By Magnus Eze
An Assistant Director at the National Institute for Cultural Orientation (NICO), Musa Kakamba, inadvertently emerged Nigeria’s cultural ambassador in Malaysia, five years ago, when he attended an international conference on good governance and accountability.
He was selected and awarded the best dressed participant at the five-day conference, beating participants from other continents and Africa, because of the cultural flair of his dressing throughout the programme.
He told Daily Sun recently, “In the course of the conference, I discovered that at least two persons would stop me in a day to appreciate my attire; many of them took photographs with me.”
Kakamba, who revels in native attire, being the Sarkin Kudu of Abaji, a ranking title in Abaji Area Council of the Federal Capital Territory, said that he never knew that his dressing could bring him honour and recognition while preparing for the trip.
He said: “I come from a cultural background; the Ona of Abaji, Alhaji Adamu Yunusa, is my cousin and I am also a senior title holder, the Sarkin Kudu 1 of Abaji. But, actually, when I was selecting clothes for the trip, I had in mind to project Nigeria’s culture over there. I felt that it was an opportunity for me to showcase the culture of my country.”
The culture enthusiast was once again the centre of attraction when he represented the Ona of Abaji at this year’s Children’s Cultural Extravaganza, organised by NICO to mark the 2017 edition of Children’s Day at Merit House, Maitama, Abuja.
He implored Nigerians to be proud of their culture, noting that it is only culture that makes people who they are.
Kakamba expressed concern over failing family values, which he attributed substantially to inability of heads of households to cater for their families, mainly because they had given birth to a large number of children that they could not train.
He wondered why people with weak means of subsistence would marry up to three or four wives and raise children they would not be able to provide for.
According to Kakamba, “Family values are not totally eroded but some families fail in their responsibility. The problem is that many families now give birth to too many children than they can control, so the children now suffer. There are men who may not be able to cater for two wives but they marry three or four wives and give birth to 18 children and above. That is where the family fails in its responsibility, because many of these children could become errant due to poor means of subsistence. But I am happy that the elite don’t get involved in this.”

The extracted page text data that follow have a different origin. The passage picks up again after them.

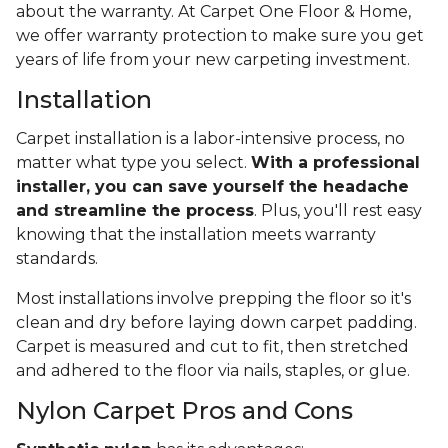
about the warranty. At Carpet One Floor & Home,
we offer warranty protection to make sure you get
years of life from your new carpeting investment.
Installation
Carpet installation is a labor-intensive process, no
matter what type you select.
With a professional
installer, you can save yourself the headache
and streamline the process
. Plus, you'll rest easy
knowing that the installation meets warranty
standards.
Most installations involve prepping the floor so it's
clean and dry before laying down carpet padding.
Carpet is measured and cut to fit, then stretched
and adhered to the floor via nails, staples, or glue.
Nylon Carpet Pros and Cons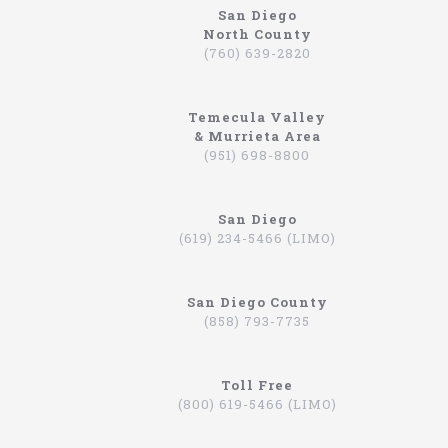
San Diego
North County
northcoastlimo.net
(760) 639-2820
Why So Many People Use The North Coast
Limousine Company
Temecula Valley
Hiring a limo driver, or using a limousine service,
& Murrieta Area
is a very common practice in the Southern
(951) 698-8800
California region. This is an area where there are
very wealthy people, some of which actually have
their own limos and limo drivers that are on
San Diego
payroll. However, for the average person that is
(619) 234-5466 (LIMO)
traveling, or even someone that is on a business
trip, you can still experience how it feels to be
driven around in a limo. In fact, there are
San Diego County
companies that will drive you to the airport,
(858) 793-7735
appointments, or even to a train station in
Hummers, SUVs, and luxury sedans. A company by
the name of North Coast Limousine is a company
you can trust, a business that has been offering
Toll Free
their services in Southern California for over 20
(800) 619-5466 (LIMO)
years. Let’s take a look at the services they offer,
and why you should consider scheduling a time for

The Sarkin Kudu of Abaji, however, believes that, with good education and proper enlightenment, people would see the wisdom in giving birth to only the number of children they can properly cater for.
He blamed the rising number of miscreants to the foregoing but disclosed that the traditional institution in Abaji was trying its best in controlling the ugly trend: “In this aspect, the Ona admonishes parents and children that misbehave. In some cases, he would hand errant youth over to the police. Some of these people with poor upbringing are security risk to the society. In Abaji, the palace leads the campaign against street trading and hawking, especially during school hours.”
Two other areas that give the chief cause for concern are the dress mode of the youth these days and the craze for processed food.
To him, what young people wear these days does not represent Nigerian culture as the boys almost go naked in the name of “sagging,” while the girls also wear skimpy dresses with ‘naked’ tops or ‘see through’.
The traditional institution again, he said, “usually talks to them to mind their dressing. In fact, the traditional ruler leads the campaign. We are also worried about what people eat these days; we try as much as possible to encourage our people to eat our native food.”
Nonetheless, the Sarkin Kudu 1 has an aspect of Abaji culture that he would want to be elevated and promoted: “We have a culture called Agali; it’s a royal dance that is staged the second day after Eid-el-Kabir (sallah). It is the day the Ona of Abaji climbs the durbar; title holders come out that day to pay homage to him.”
This one really portrays our culture very well.”